INPUT MATERIAL:
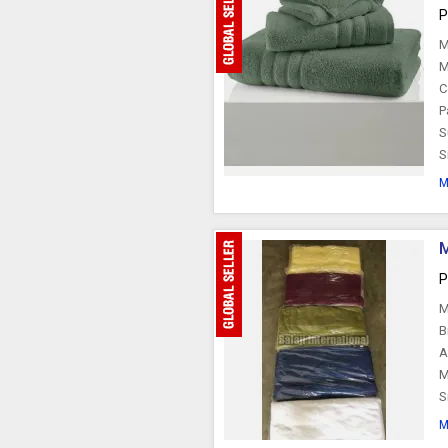
P
M
M
C
P
S
S
M
M
P
M
B
A
M
S
M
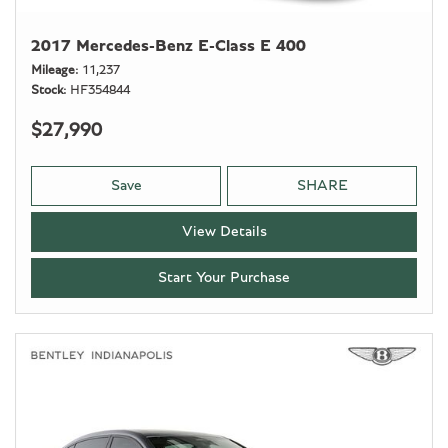
2017 Mercedes-Benz E-Class E 400
Mileage
11,237
Stock
HF354844
$27,990
Save
SHARE
View Details
Start Your Purchase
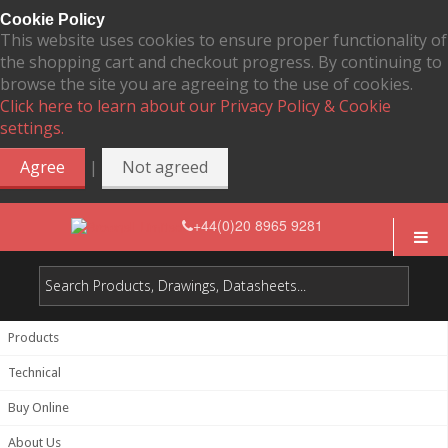
Cookie Policy
This website uses cookies to ensure proper functionality of
the shopping cart and checkout progress. By continuing to
browse the site you are agreeing to the use of cookies.
Click here to learn about our Privacy Policy & Cookie
settings.
|
Agree
Not agreed
+44(0)20 8965 9281
Products
Technical
Buy Online
About Us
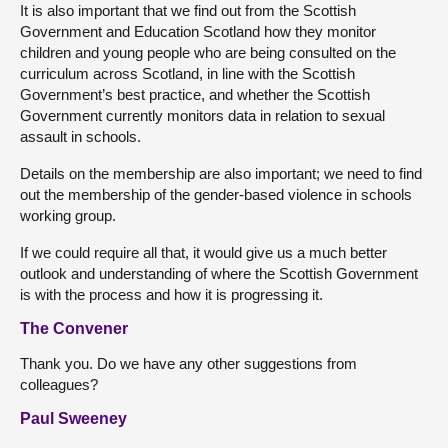
It is also important that we find out from the Scottish
Government and Education Scotland how they monitor
children and young people who are being consulted on the
curriculum across Scotland, in line with the Scottish
Government’s best practice, and whether the Scottish
Government currently monitors data in relation to sexual
assault in schools.
Details on the membership are also important; we need to find
out the membership of the gender-based violence in schools
working group.
If we could require all that, it would give us a much better
outlook and understanding of where the Scottish Government
is with the process and how it is progressing it.
The Convener
Thank you. Do we have any other suggestions from
colleagues?
Paul Sweeney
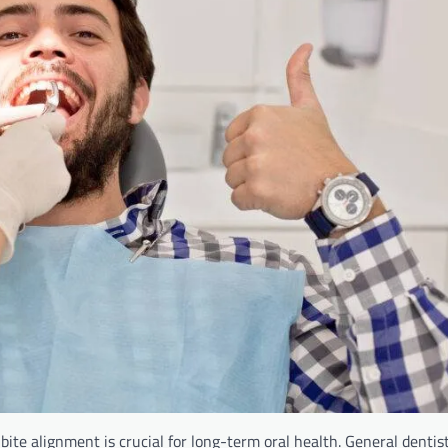
ite alignment is crucial for long-term oral health. General dentist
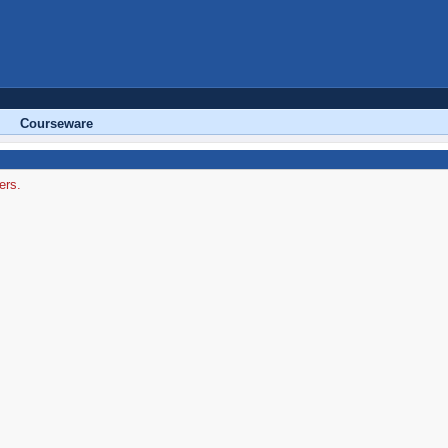
Courseware
ers.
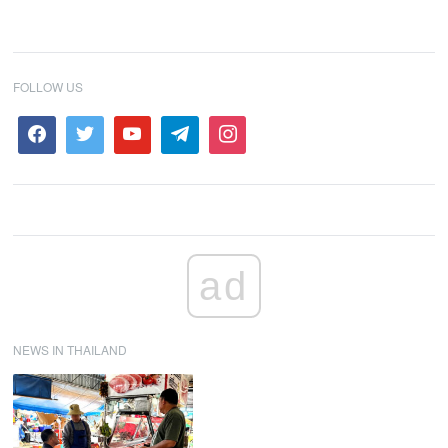
FOLLOW US
ad
NEWS IN THAILAND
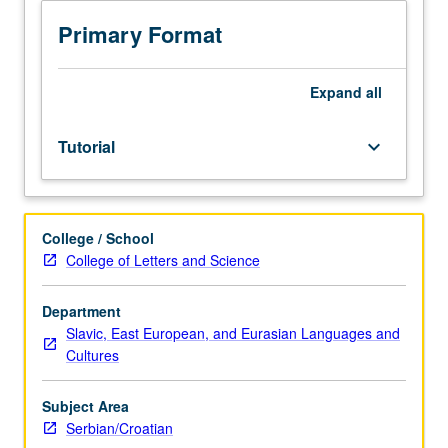
sequence
or
Primary Format
Serbian/Croatian
placement
test.
Expand
all
Tutorial
and
Tutorial
keyboard_arrow_down
guided
independent
study
of
College / School
advanced
College of Letters and Science
Serbian/Croatian:
advanced
conversation,
Department
composition,
Slavic, East European, and Eurasian Languages and
vocabulary
Cultures
development,
and
Subject Area
review
Serbian/Croatian
of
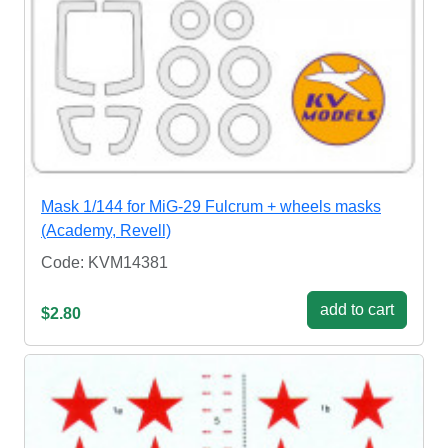
Mask 1/144 for MiG-29 Fulcrum + wheels masks
(Academy, Revell)
Code: KVM14381
add to cart
$2.80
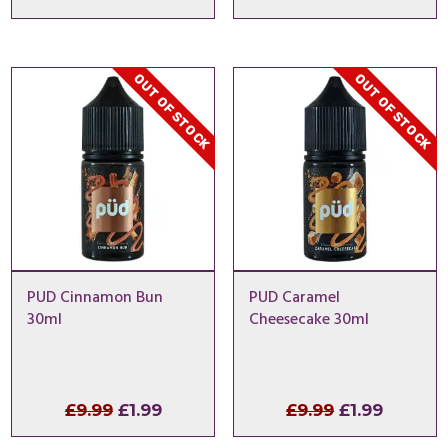
price
price
price
price
was:
is:
was:
is:
£9.99.
£1.49.
£9.99.
£2.99.
OUT OF STOCK
OUT OF STOCK
PUD Cinnamon Bun
PUD Caramel
30ml
Cheesecake 30ml
Original
Current
Original
Curren
£
9.99
£
1.99
£
9.99
£
1.99
price
price
price
price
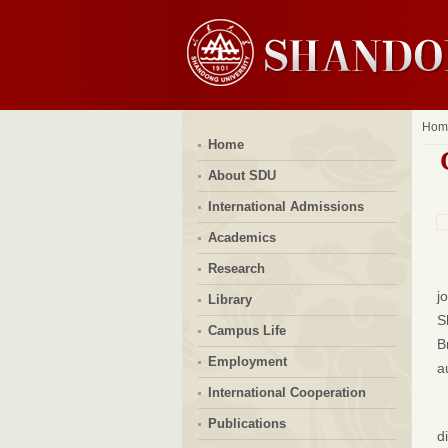
Hom
Home
About SDU
International Admissions
Academics
Research
j
Library
S
Campus Life
B
Employment
a
International Cooperation
Publications
d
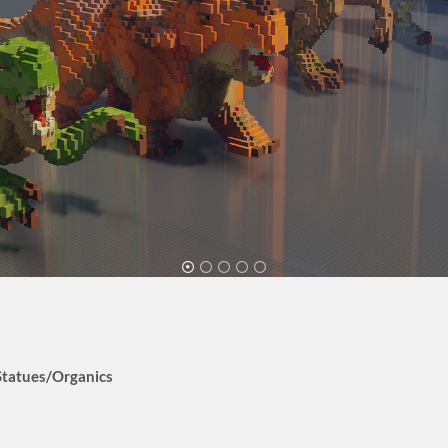
Statues/Organics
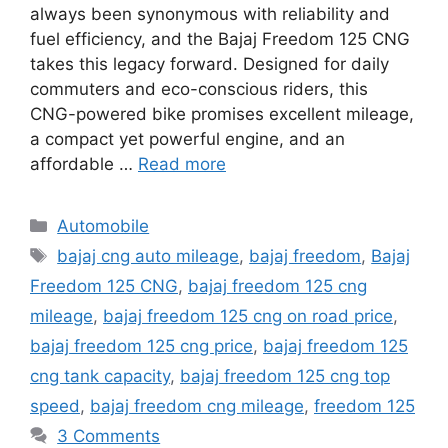
always been synonymous with reliability and
fuel efficiency, and the Bajaj Freedom 125 CNG
takes this legacy forward. Designed for daily
commuters and eco-conscious riders, this
CNG-powered bike promises excellent mileage,
a compact yet powerful engine, and an
affordable …
Read more
Categories
Automobile
Tags
bajaj cng auto mileage
,
bajaj freedom
,
Bajaj
Freedom 125 CNG
,
bajaj freedom 125 cng
mileage
,
bajaj freedom 125 cng on road price
,
bajaj freedom 125 cng price
,
bajaj freedom 125
cng tank capacity
,
bajaj freedom 125 cng top
speed
,
bajaj freedom cng mileage
,
freedom 125
3 Comments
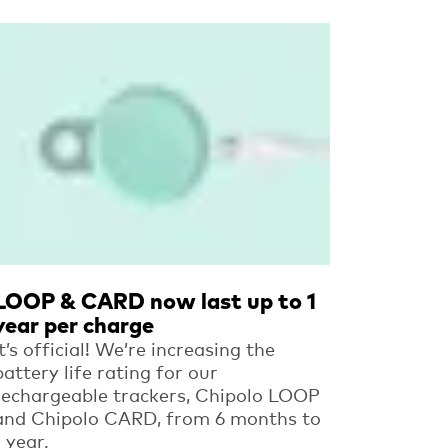
Read more
LOOP & CARD now last up to 1
year per charge
It’s official! We’re increasing the
battery life rating for our
rechargeable trackers, Chipolo LOOP
and Chipolo CARD, from 6 months to
1 year.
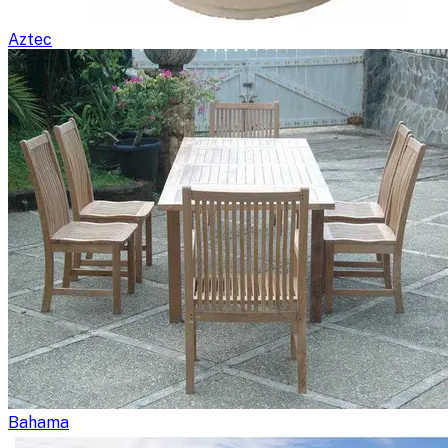
Aztec
Bahama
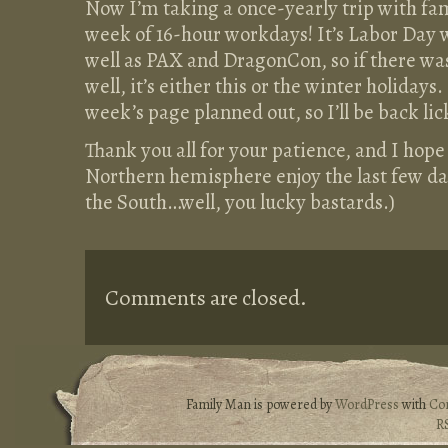
Now I’m taking a once-yearly trip with fami
week of 16-hour workdays! It’s Labor Day 
well as PAX and DragonCon, so if there was
well, it’s either this or the winter holidays
week’s page planned out, so I’ll be back lic
Thank you all for your patience, and I hope 
Northern hemisphere enjoy the last few d
the South…well, you lucky bastards.)
Comments are closed.
Family Man is powered by
WordPress
with
Co
R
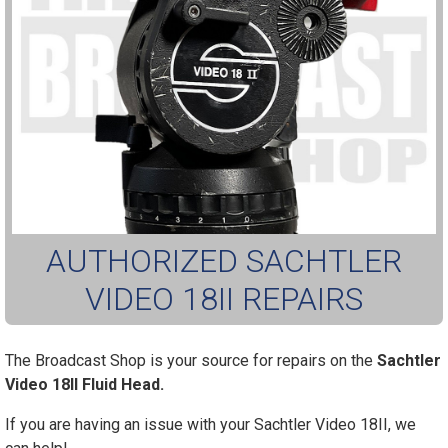
AUTHORIZED SACHTLER
VIDEO 18II REPAIRS
The Broadcast Shop is your source for repairs on the
Sachtler
Video 18II Fluid Head.
If you are having an issue with your Sachtler Video 18II, we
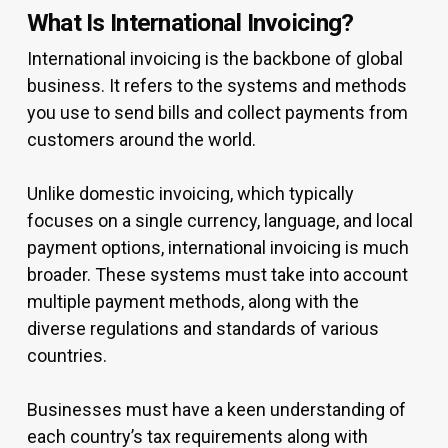
What Is International Invoicing?
International invoicing is the backbone of global
business. It refers to the systems and methods
you use to send bills and collect payments from
customers around the world.
Unlike domestic invoicing, which typically
focuses on a single currency, language, and local
payment options, international invoicing is much
broader. These systems must take into account
multiple payment methods, along with the
diverse regulations and standards of various
countries.
Businesses must have a keen understanding of
each country’s tax requirements along with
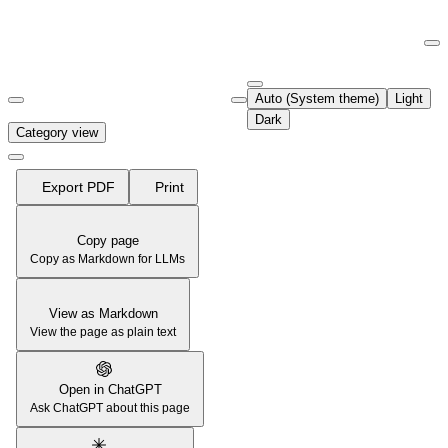
Documentation Index
Fetch the complete documentation index at:
https://support.airtable.co
Auto (System theme)
Light
Use this file to discover all available pages before exploring further.
Dark
Category view
Export PDF
Print
Copy page
Copy as Markdown for LLMs
View as Markdown
View the page as plain text
Open in ChatGPT
Ask ChatGPT about this page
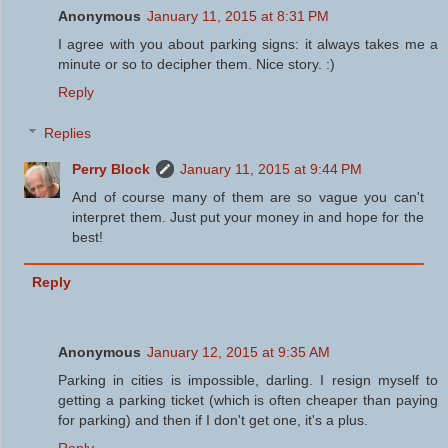
Anonymous
January 11, 2015 at 8:31 PM
I agree with you about parking signs: it always takes me a
minute or so to decipher them. Nice story. :)
Reply
Replies
Perry Block
January 11, 2015 at 9:44 PM
And of course many of them are so vague you can't
interpret them. Just put your money in and hope for the
best!
Reply
Anonymous
January 12, 2015 at 9:35 AM
Parking in cities is impossible, darling. I resign myself to
getting a parking ticket (which is often cheaper than paying
for parking) and then if I don't get one, it's a plus.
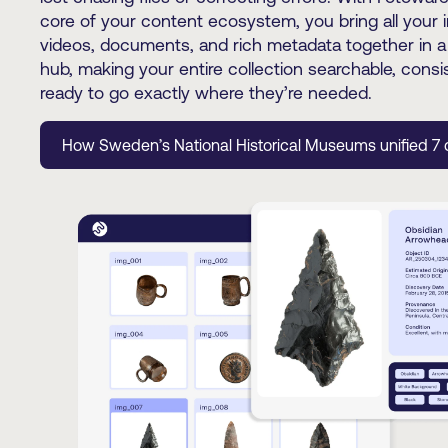
core of your content ecosystem, you bring all your 
videos, documents, and rich metadata together in a
hub, making your entire collection searchable, consi
ready to go exactly where they’re needed.
How Sweden’s National Historical Museums unified 7 c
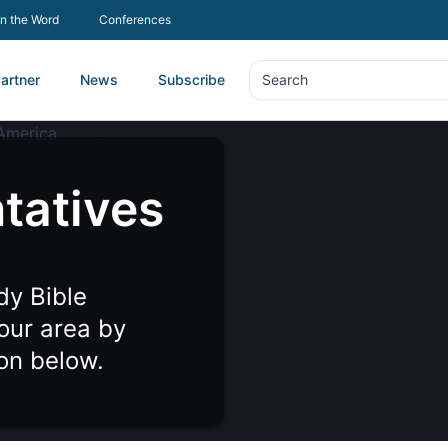
In the Word
Conferences
artner
News
Subscribe
Search
Search
tatives
dy Bible
your area by
ion below.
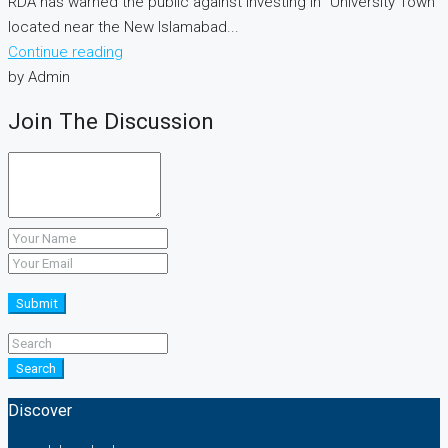
RDA has warned the public against investing in “University Town”
located near the New Islamabad...
Continue reading
by Admin
Join The Discussion
Submit
Search
Discover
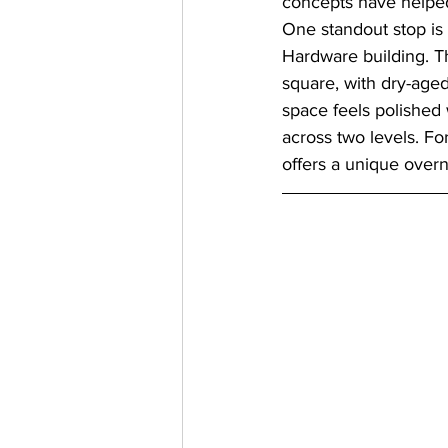
concepts have
 helpe
One standout stop is 
Hardware building. T
square, with dry-aged
space feels polished 
across two levels. Fo
offers a unique overni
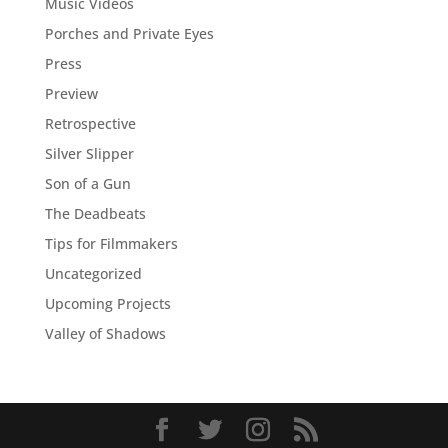
Music Videos
Porches and Private Eyes
Press
Preview
Retrospective
Silver Slipper
Son of a Gun
The Deadbeats
Tips for Filmmakers
Uncategorized
Upcoming Projects
Valley of Shadows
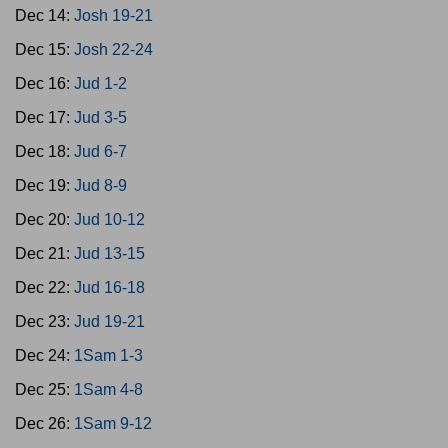
Dec 14:
Josh 19-21
Dec 15:
Josh 22-24
Dec 16:
Jud 1-2
Dec 17:
Jud 3-5
Dec 18:
Jud 6-7
Dec 19:
Jud 8-9
Dec 20:
Jud 10-12
Dec 21:
Jud 13-15
Dec 22:
Jud 16-18
Dec 23:
Jud 19-21
Dec 24:
1Sam 1-3
Dec 25:
1Sam 4-8
Dec 26:
1Sam 9-12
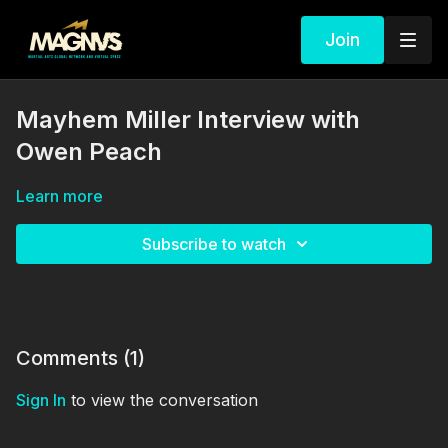
Join
Mayhem Miller Interview with
Owen Peach
Learn more
Subscribe to watch
Comments (
1
)
Sign In
to view the conversation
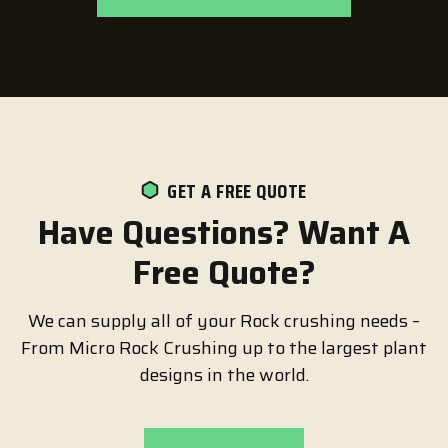
GET A FREE QUOTE
Have Questions? Want A
Free Quote?
We can supply all of your Rock crushing needs –
From Micro Rock Crushing up to the largest plant
designs in the world.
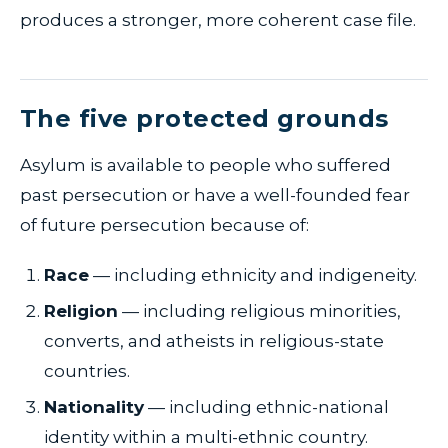
produces a stronger, more coherent case file.
The five protected grounds
Asylum is available to people who suffered
past persecution or have a well-founded fear
of future persecution because of:
Race
— including ethnicity and indigeneity.
Religion
— including religious minorities,
converts, and atheists in religious-state
countries.
Nationality
— including ethnic-national
identity within a multi-ethnic country.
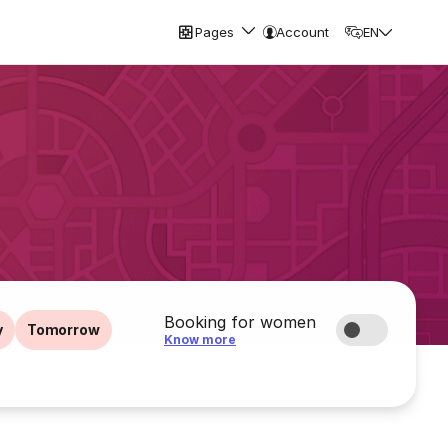
Pages
Account
EN
Booking for women
y
Tomorrow
Know more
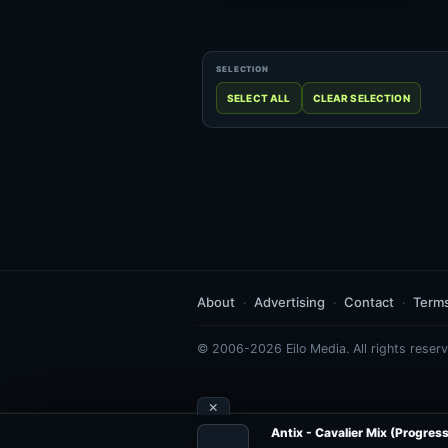
About
Advertising
Contact
Term
© 2006-2026 Eilo Media. All rights reserv
×
Antix - Cavalier Mix (Progress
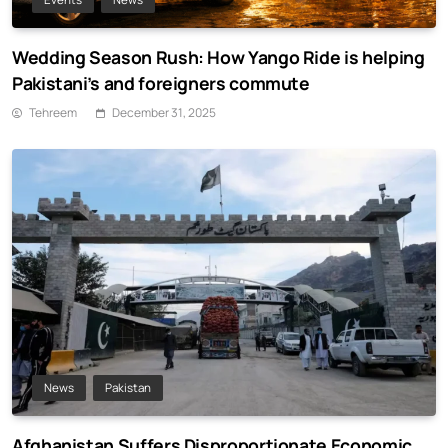
Wedding Season Rush: How Yango Ride is helping
Pakistani’s and foreigners commute
Tehreem
December 31, 2025
News
Pakistan
Afghanistan Suffers Disproportionate Economic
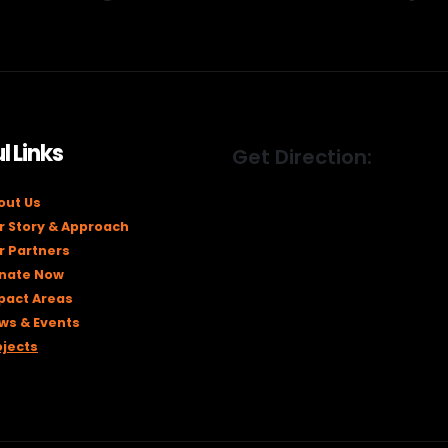
l Links
Get Direction:
out Us
r Story & Approach
r Partners
nate Now
pact Areas
ws & Events
ojects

WHAT IS EXPECTED: Set down exactly the lines of the entries above from the one holding "Tips for Filmmakers" through the last one, including both, with the pictures left out.

REPLY TO THE TASK:
Tips for Filmmakers
Uncategorized
Upcoming Projects
Valley of Shadows
Dec 14:
Josh 19-21
Dec 15:
Josh 22-24
Dec 16:
Jud 1-2
Dec 17:
Jud 3-5
Dec 18:
Jud 6-7
Dec 19:
Jud 8-9
Dec 20:
Jud 10-12
Dec 21:
Jud 13-15
Dec 22:
Jud 16-18
Dec 23:
Jud 19-21
Dec 24:
1Sam 1-3
Dec 25:
1Sam 4-8
Dec 26:
1Sam 9-12
Join
Mayhem Miller Interview with
Owen Peach
Learn more
Subscribe to watch
Comments (
1
)
Sign In
to view the conversation
GET A FREE QUOTE
Have Questions? Want A
Free Quote?
We can supply all of your Rock crushing needs –
From Micro Rock Crushing up to the largest plant
designs in the world.
produces a stronger, more coherent case file.
The five protected grounds
Asylum is available to people who suffered
past persecution or have a well-founded fear
of future persecution because of:
Race
— including ethnicity and indigeneity.
Religion
— including religious minorities,
converts, and atheists in religious-state
countries.
Nationality
— including ethnic-national
identity within a multi-ethnic country.
Pages
Account
EN
Booking for women
y
Tomorrow
Know more
About
Advertising
Contact
Term
© 2006-2026 Eilo Media. All rights reserv
×
Antix - Cavalier Mix (Progress
Wedding Season Rush: How Yango Ride is helping
Pakistani’s and foreigners commute
Tehreem
December 31, 2025
News
Pakistan
Afghanistan Suffers Disproportionate Economic
l Links
Get Direction:
out Us
r Story & Approach
r Partners
nate Now
pact Areas
ws & Events
ojects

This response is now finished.